PROBLEM REQUIREMENTS: Write what comes next in the text on nineteenth-century military research and development, picking up after its final sentence.

TEXT:
Nineteenth-Century Military Research and Development
How then was the
research on new weapons carried out? And how were the improvements to the
gunpowder technology developed and put into practice? Some of the research, and
even more of the development of new technology, was done directly by the
government. But many of the advances came from private entrepreneurs, who made
a number of the significant discoveries that pushed the gunpowder technology
ahead in the nineteenth century, from Dreyse's
breech-loading rifle to Maxim's machine gun and Krupp's rifled steel
cannons.³⁴
Military research
itself was not entirely new. In the sixteenth century, King Philip II of Spain
ran experiments to test military inventions and rewarded the inventors whose
designs were promising.³⁵ But the experimentation grew more frequent and more
effective when the Enlightenment spurred the systematic collection of useful
knowledge. Eighteenth-century experiments with remedies against shipworms led
the British navy to a solution, copper sheathing and fittings for hulls, that
boosted the speed of ships by perhaps 20 percent and magnified the adequate
size of the fleet by as much as a third.³⁶ And at the end of the eighteenth
century, the physician Gilbert Blane drew on statistical evidence to argue for
cleanliness and better diet in the British navy. His efforts (and those of
others) cut shipboard mortality and thereby gave the British navy an edge
because it could keep experienced crews at sea longer.³⁷
The engineering
know-how of the Industrial Revolution, along with the growing base of
scientific knowledge, made the Enlightenment research even more productive, but
putting the knowledge into practice often had to wait until well into the
1800s. In the eighteenth century, for instance, the mathematician and military
engineer Benjamin Robins invented the ballistic pendulum, which made it
possible to measure the velocity of a projectile fired by a gun, and he and the
Swiss scientist Leonhard Euler worked out
the mathematics of air resistance needed for a better ballistic theory. But
until the nineteenth century, many of these insights could not be utilized,
even though military reformers and leaders such as Napoleon considered them
essential. Robins also investigated why smoothbore muskets were less accurate
than rifles, but equipping infantrymen with rifles had to await
nineteenth-century manufacturing techniques. Similarly, his insights could not
be used to aim artillery, at least under battlefield conditions, because
eighteenth-century metal casting turned out cannonballs that varied too much in
size and weight to use Robins's new theory. And building a ballistic pendulum
big enough to test cannons was too expensive, even for Napoleon.³⁸
But like
manufacturing and engineering advanced, European states eagerly took advantage
of the new techniques to bolster their armies and navies. When the United
States perfected the mass production of handguns with interchangeable parts,
the British government sent emissaries to America to study and then import the
tools and procedures the Americans were using. The virtues of this American
system of manufacturing were evident, for parts that could be interchanged on
the battlefield would significantly reduce the cost and difficulty of supplying
an army. But it required thorough inspections when the guns were being made,
plus new gauges, jigs, and tools for working metal and wood. It also meant
taking the manufacturing process, which had been in the hands of skilled
artisans, and breaking it down into small steps done by specialized machines.

Saved data entries:
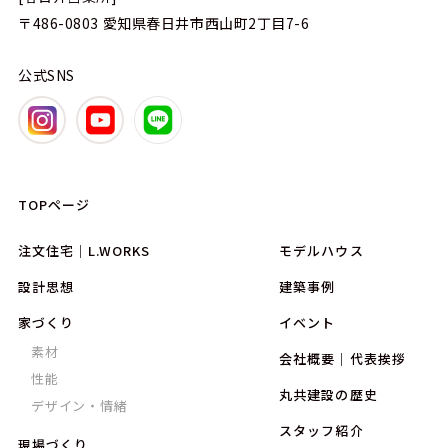
〒486-0803
愛知県春日井市西山町2丁目7-6
公式SNS
TOPページ
注文住宅｜L.WORKS
モデルハウス
設計思想
建築事例
家づくり
イベント
素材
会社概要｜代表挨拶
性能
丸共建設の歴史
デザイン・情緒
スタッフ紹介
現場づくり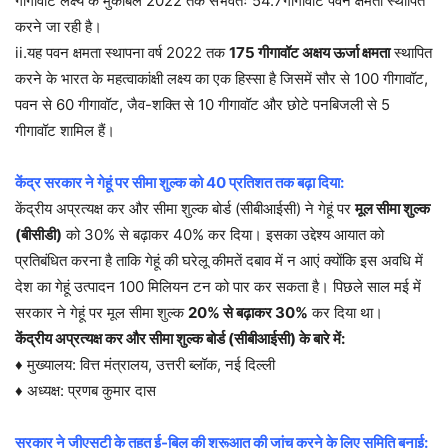
गीगावॉट लक्ष्य के मुकाबले 2022 तक संभवतः 54.7गीगावॉट पवन क्षमता स्थापित
करने जा रही है।
ii.यह पवन क्षमता स्थापना वर्ष 2022 तक
175 गीगावॉट अक्षय ऊर्जा क्षमता
स्थापित
करने के भारत के महत्वाकांक्षी लक्ष्य का एक हिस्सा है जिसमें सौर से 100 गीगावॉट,
पवन से 60 गीगावॉट, जैव-शक्ति से 10 गीगावॉट और छोटे पनबिजली से 5
गीगावॉट शामिल हैं।
केंद्र सरकार ने गेहूं पर सीमा शुल्क को 40 प्रतिशत तक बढ़ा दिया:
केंद्रीय अप्रत्यक्ष कर और सीमा शुल्क बोर्ड (सीबीआईसी) ने गेहूं पर
मूल सीमा शुल्क
(बीसीडी)
को 30% से बढ़ाकर 40% कर दिया। इसका उद्देश्य आयात को
प्रतिबंधित करना है ताकि गेहूं की घरेलू कीमतें दबाव में न आएं क्योंकि इस अवधि में
देश का गेहूं उत्पादन 100 मिलियन टन को पार कर सकता है। पिछले साल मई में
सरकार ने गेहूं पर मूल सीमा शुल्क
20% से बढ़ाकर 30%
कर दिया था।
केंद्रीय अप्रत्यक्ष कर और सीमा शुल्क बोर्ड (सीबीआईसी) के बारे में:
♦ मुख्यालय: वित्त मंत्रालय, उत्तरी ब्लॉक, नई दिल्ली
♦ अध्यक्ष: प्रणब कुमार दास
सरकार ने जीएसटी के तहत ई-बिल की शुरूआत की जांच करने के लिए समिति बनाई: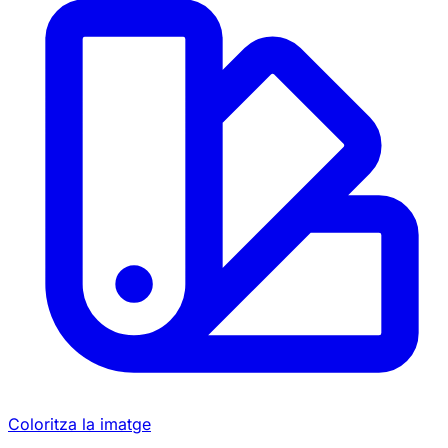
Coloritza la imatge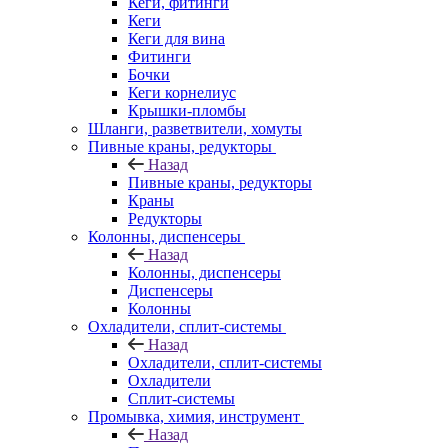
Кеги, фитинги
Кеги
Кеги для вина
Фитинги
Бочки
Кеги корнелиус
Крышки-пломбы
Шланги, разветвители, хомуты
Пивные краны, редукторы
Назад
Пивные краны, редукторы
Краны
Редукторы
Колонны, диспенсеры
Назад
Колонны, диспенсеры
Диспенсеры
Колонны
Охладители, сплит-системы
Назад
Охладители, сплит-системы
Охладители
Сплит-системы
Промывка, химия, инструмент
Назад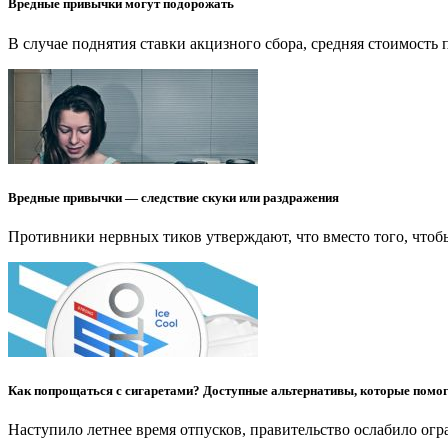
Вредные привычки могут подорожать
В случае поднятия ставки акцизного сбора, средняя стоимость
Вредные привычки — следствие скуки или раздражения
Противники нервных тиков утверждают, что вместо того, чтобы
Как попрощаться с сигаретами? Доступные альтернативы, которые помог
Наступило летнее время отпусков, правительство ослабило огр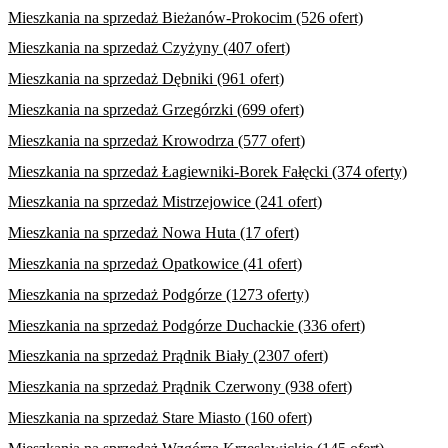
Mieszkania na sprzedaż Bieżanów-Prokocim (526 ofert)
Mieszkania na sprzedaż Czyżyny (407 ofert)
Mieszkania na sprzedaż Dębniki (961 ofert)
Mieszkania na sprzedaż Grzegórzki (699 ofert)
Mieszkania na sprzedaż Krowodrza (577 ofert)
Mieszkania na sprzedaż Łagiewniki-Borek Fałęcki (374 oferty)
Mieszkania na sprzedaż Mistrzejowice (241 ofert)
Mieszkania na sprzedaż Nowa Huta (17 ofert)
Mieszkania na sprzedaż Opatkowice (41 ofert)
Mieszkania na sprzedaż Podgórze (1273 oferty)
Mieszkania na sprzedaż Podgórze Duchackie (336 ofert)
Mieszkania na sprzedaż Prądnik Biały (2307 ofert)
Mieszkania na sprzedaż Prądnik Czerwony (938 ofert)
Mieszkania na sprzedaż Stare Miasto (160 ofert)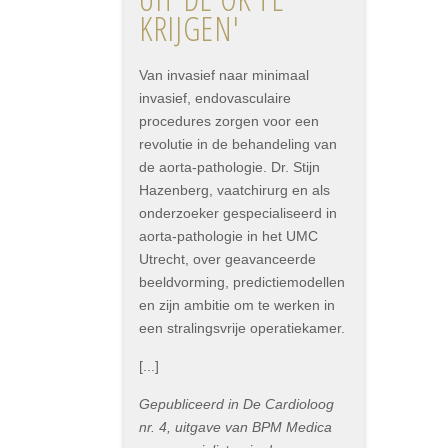
KRIJGEN'
Van invasief naar minimaal
invasief, endovasculaire
procedures zorgen voor een
revolutie in de behandeling van
de aorta-pathologie. Dr. Stijn
Hazenberg, vaatchirurg en als
onderzoeker gespecialiseerd in
aorta-pathologie in het UMC
Utrecht, over geavanceerde
beeldvorming, predictiemodellen
en zijn ambitie om te werken in
een stralingsvrije operatiekamer.
[...]
Gepubliceerd in De Cardioloog
nr. 4, uitgave van BPM Medica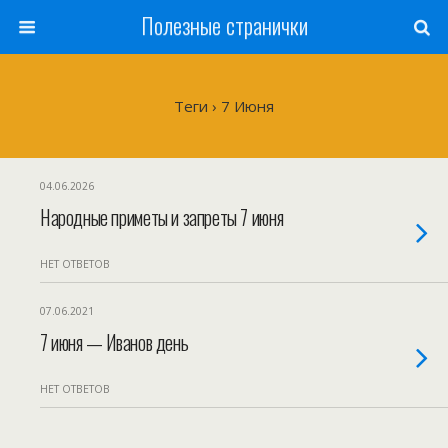
Полезные странички
Теги › 7 Июня
04.06.2026
Народные приметы и запреты 7 июня
НЕТ ОТВЕТОВ
07.06.2021
7 июня — Иванов день
НЕТ ОТВЕТОВ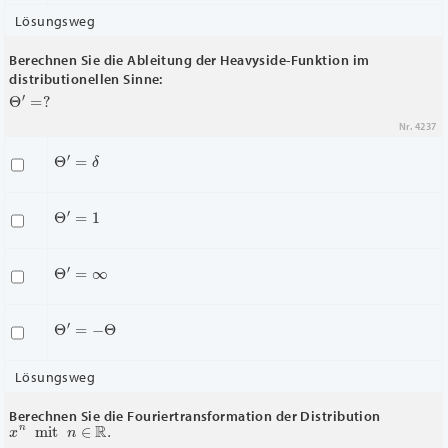
Lösungsweg
Berechnen Sie die Ableitung der Heavyside-Funktion im
distributionellen Sinne:
Θ
′
=
?
Nr. 4237
Θ
′
=
δ
Θ
′
=
1
Θ
′
=
∞
Θ
′
=
−
Θ
Lösungsweg
Berechnen Sie die Fouriertransformation der Distribution
x
n
mit
n
∈
R
.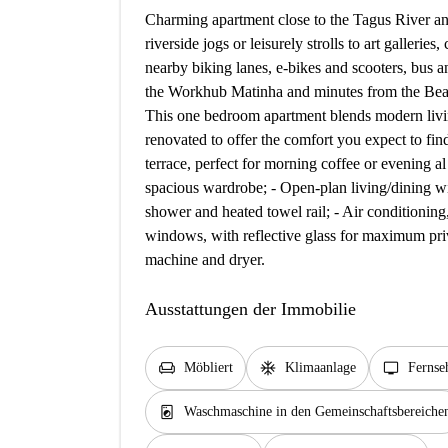
Charming apartment close to the Tagus River and
riverside jogs or leisurely strolls to art gallerie
nearby biking lanes, e-bikes and scooters, bus an
the Workhub Matinha and minutes from the Beato
This one bedroom apartment blends modern living
renovated to offer the comfort you expect to fin
terrace, perfect for morning coffee or evening 
spacious wardrobe; - Open-plan living/dining wi
shower and heated towel rail; - Air conditionin
windows, with reflective glass for maximum priv
machine and dryer.
Ausstattungen der Immobilie
chair
ac_unit
tv
Möbliert
Klimaanlage
Fernse
local_laundry_service
Waschmaschine in den Gemeinschaftsbereiche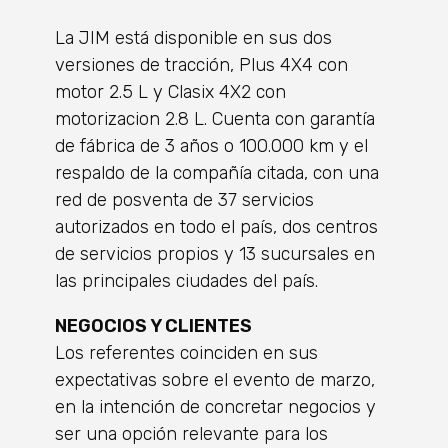
La JIM está disponible en sus dos
versiones de tracción, Plus 4X4 con
motor 2.5 L y Clasix 4X2 con
motorizacion 2.8 L. Cuenta con garantía
de fábrica de 3 años o 100.000 km y el
respaldo de la compañía citada, con una
red de posventa de 37 servicios
autorizados en todo el país, dos centros
de servicios propios y 13 sucursales en
las principales ciudades del país.
NEGOCIOS Y CLIENTES
Los referentes coinciden en sus
expectativas sobre el evento de marzo,
en la intención de concretar negocios y
ser una opción relevante para los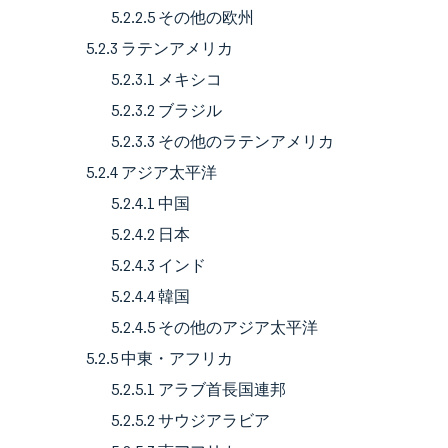
5.2.2.5 その他の欧州
5.2.3 ラテンアメリカ
5.2.3.1 メキシコ
5.2.3.2 ブラジル
5.2.3.3 その他のラテンアメリカ
5.2.4 アジア太平洋
5.2.4.1 中国
5.2.4.2 日本
5.2.4.3 インド
5.2.4.4 韓国
5.2.4.5 その他のアジア太平洋
5.2.5 中東・アフリカ
5.2.5.1 アラブ首長国連邦
5.2.5.2 サウジアラビア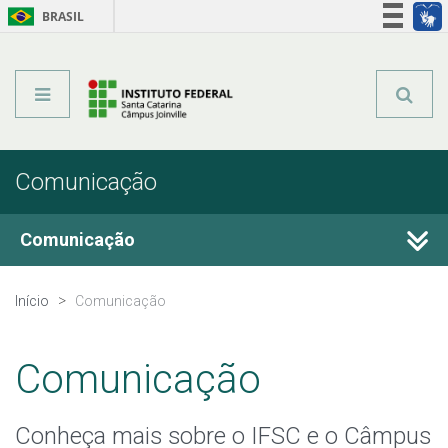
BRASIL
Órgãos do Governo
Acesso à informação
Legislação
Comunicação
Comunicação
Fale Conosco
Início
Comunicação
Perguntas frequentes
Comunicação
Calendário de Eventos
Conheça mais sobre o IFSC e o Câmpus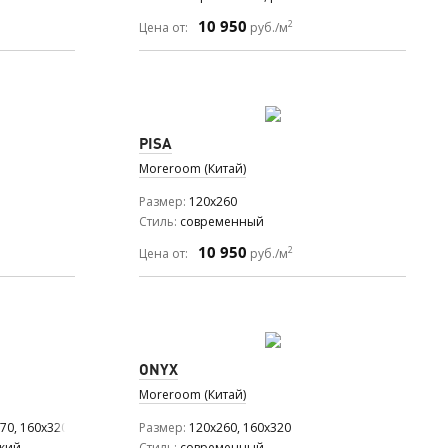
10 950
2
Цена от:
руб./м
PISA
Moreroom (Китай)
Размер
120x260
Стиль
современный
10 950
2
Цена от:
руб./м
ONYX
Moreroom (Китай)
270, 160x320
Размер
120x260, 160x320
ский
Стиль
современный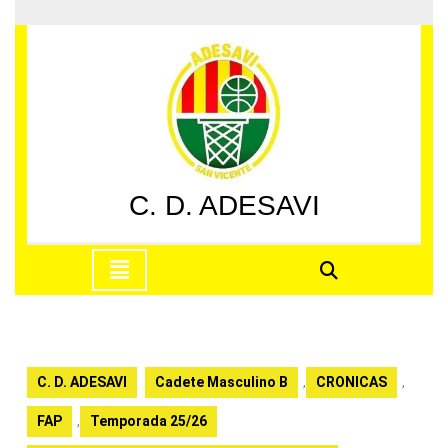
Saltar
al
contenido
Saltar
al
contenido
C. D. ADESAVI
Botón
de
apertura
C. D. ADESAVI
Cadete Masculino B
,
CRONICAS
,
FAP
,
Temporada 25/26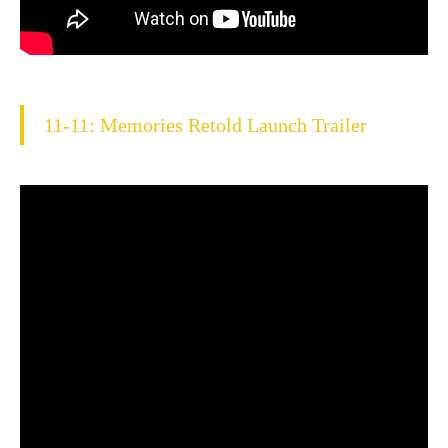
11-11: Memories Retold Launch Trailer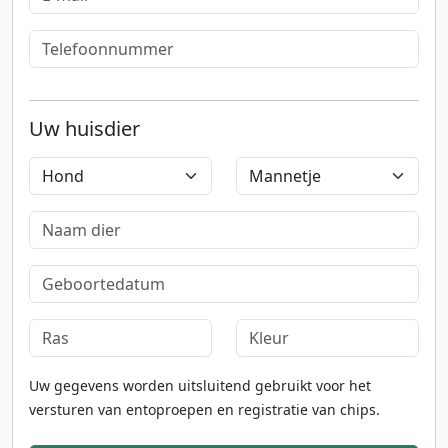
Uw huisdier
Uw gegevens worden uitsluitend gebruikt voor het
versturen van entoproepen en registratie van chips.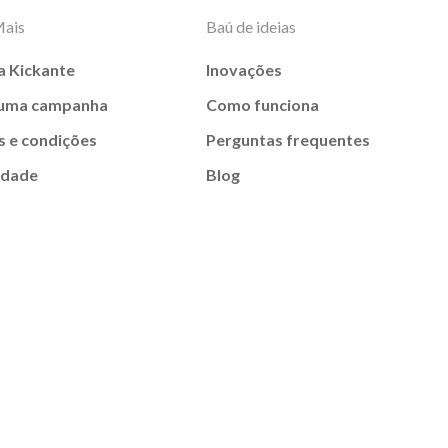
Mais
Baú de ideias
a Kickante
Inovações
 uma campanha
Como funciona
 e condições
Perguntas frequentes
idade
Blog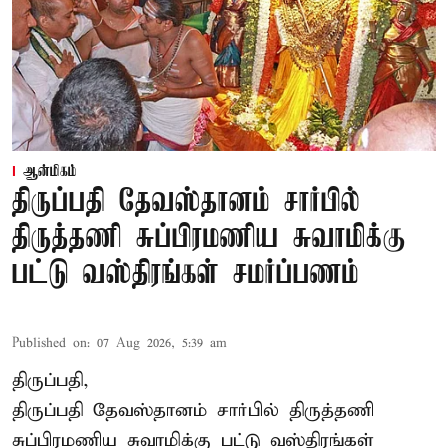
ஆன்மிகம்
திருப்பதி தேவஸ்தானம் சார்பில்
திருத்தணி சுப்பிரமணிய சுவாமிக்கு
பட்டு வஸ்திரங்கள் சமர்ப்பணம்
Published on
:
07 Aug 2026, 5:39 am
திருப்பதி,
திருப்பதி தேவஸ்தானம் சார்பில் திருத்தணி
சுப்பிரமணிய சுவாமிக்கு பட்டு வஸ்திரங்கள்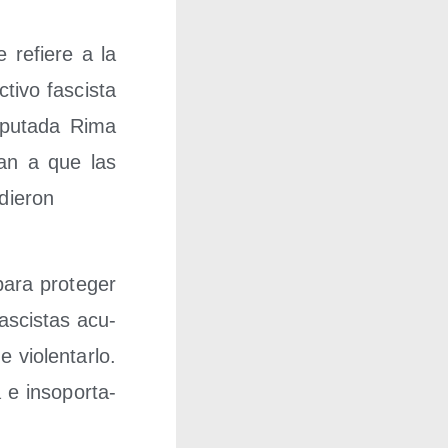
e refie­re a la
ti­vo fas­cis­ta
dipu­tada Rima
tan a que las
idieron
para pro­te­ger
s­cis­tas acu­
 vio­len­tar­lo.
 e inso­por­ta­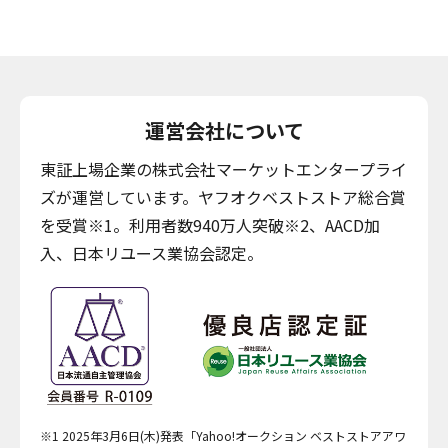
運営会社について
東証上場企業の株式会社マーケットエンタープライ
ズが運営しています。ヤフオクベストストア総合賞
を受賞※1。利用者数940万人突破※2、AACD加
入、日本リユース業協会認定。
※1 2025年3月6日(木)発表「Yahoo!オークション ベストストアアワ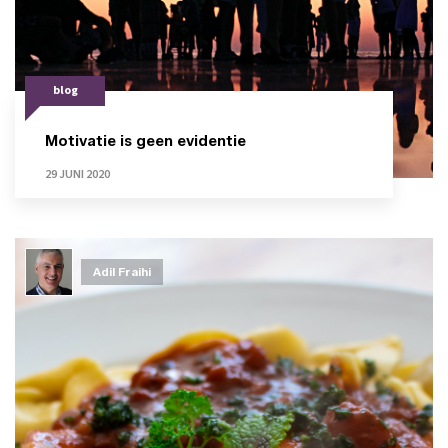
blog
Motivatie is geen evidentie
29 JUNI 2020
Adil Fraihi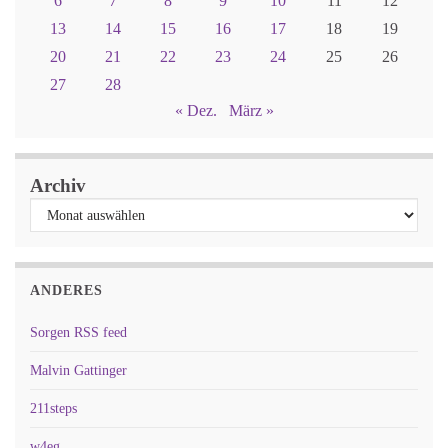
6
7
8
9
10
11
12
13
14
15
16
17
18
19
20
21
22
23
24
25
26
27
28
« Dez.
März »
Archiv
ANDERES
Sorgen RSS feed
Malvin Gattinger
211steps
w4eg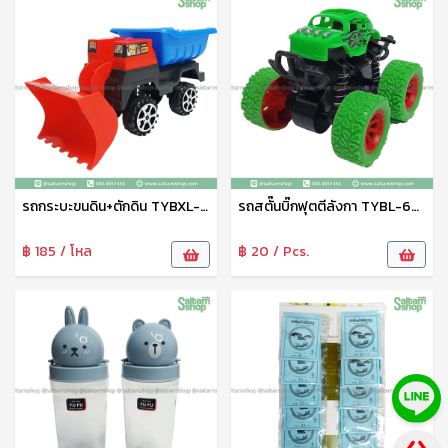
รถกระบะขนดิน+ตักดิน TYBXL-31006ABC
รถสตั๊นบิ๊กฟุตตีลังกา TYBL-666-1
฿ 185 / โหล
฿ 20 / Pcs.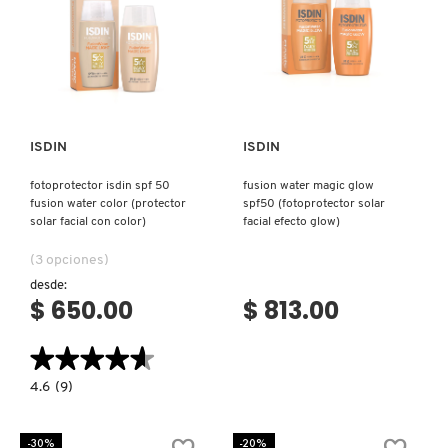
GUERLAIN
FACIAL
ANTI-
FOTOENVEJECIMIENTO
CON
Ver más
Ver más
COLOR)
HUDA BEAUTY
HUGO BOSS
ISDIN
ISDIN
fotoprotector isdin spf 50
fusion water magic glow
ICONIC LONDON
fusion water color (protector
spf50 (fotoprotector solar
solar facial con color)
facial efecto glow)
(3 opciones)
ILIA
desde:
$ 650.00
$ 813.00
INNISFREE
★★★★★
★★★★★
4.6
4.6
(9)
ISDIN
constructor.search.bazaarvoice.read.label
FOTOPROTECTOR
ISDIN
SPF
-30%
-20%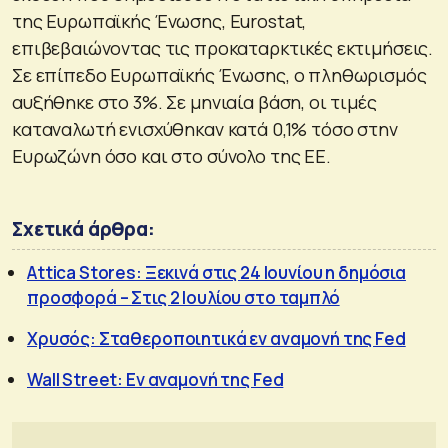
της Ευρωπαϊκής Ένωσης, Eurostat,
επιβεβαιώνοντας τις προκαταρκτικές εκτιμήσεις.
Σε επίπεδο Ευρωπαϊκής Ένωσης, ο πληθωρισμός
αυξήθηκε στο 3%. Σε μηνιαία βάση, οι τιμές
καταναλωτή ενισχύθηκαν κατά 0,1% τόσο στην
Ευρωζώνη όσο και στο σύνολο της ΕΕ.
Σχετικά άρθρα:
Attica Stores: Ξεκινά στις 24 Ιουνίου η δημόσια
προσφορά – Στις 2 Ιουλίου στο ταμπλό
Χρυσός: Σταθεροποιητικά εν αναμονή της Fed
Wall Street: Εν αναμονή της Fed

ANSWER TO THIS TASK:
To adopt the American methods, the British government constructed a new arsenal
at Enfield in 1854, filled it with American machinery, and brought back
Americans to help train British workers.³⁹
For private entrepreneurs
who improved the gunpowder technology, the chief incentive was a lucrative
government contract. Alfred Krupp, who pioneered rifled steel cannons, eagerly
sought out deals from the German government.
Other technologically
advanced firms did the same in Britain and France.⁴⁰ Foreign sales of armaments
or military technology became important as well for the big military
contractors such as Armstrong-Whitworth, Krupp, and Vickers too, particularly
at the end of the nineteenth century.⁴¹ But it was not just a tiny number of
huge companies or great inventors that were chasing after profits from
innovation. Consider, for instance, what happened when Britain began building
its armored ships as part of its response to France's new ironclads. Although
the British navy tested various types of armor to see what worked best, it also
received proposals for ways to "shot-proof" ships from private
entrepreneurs and inventors: 6 of them in 1857; 21 in 1858, when the British navy first decided to construct
armored ships; and over 590 in the following four and a half years.⁴² The
explosion of interest was understandable. Since contracts to build armored
ships were large, they offered the prospect of sizable rewards from any
innovation that could serve as the design for a large production run.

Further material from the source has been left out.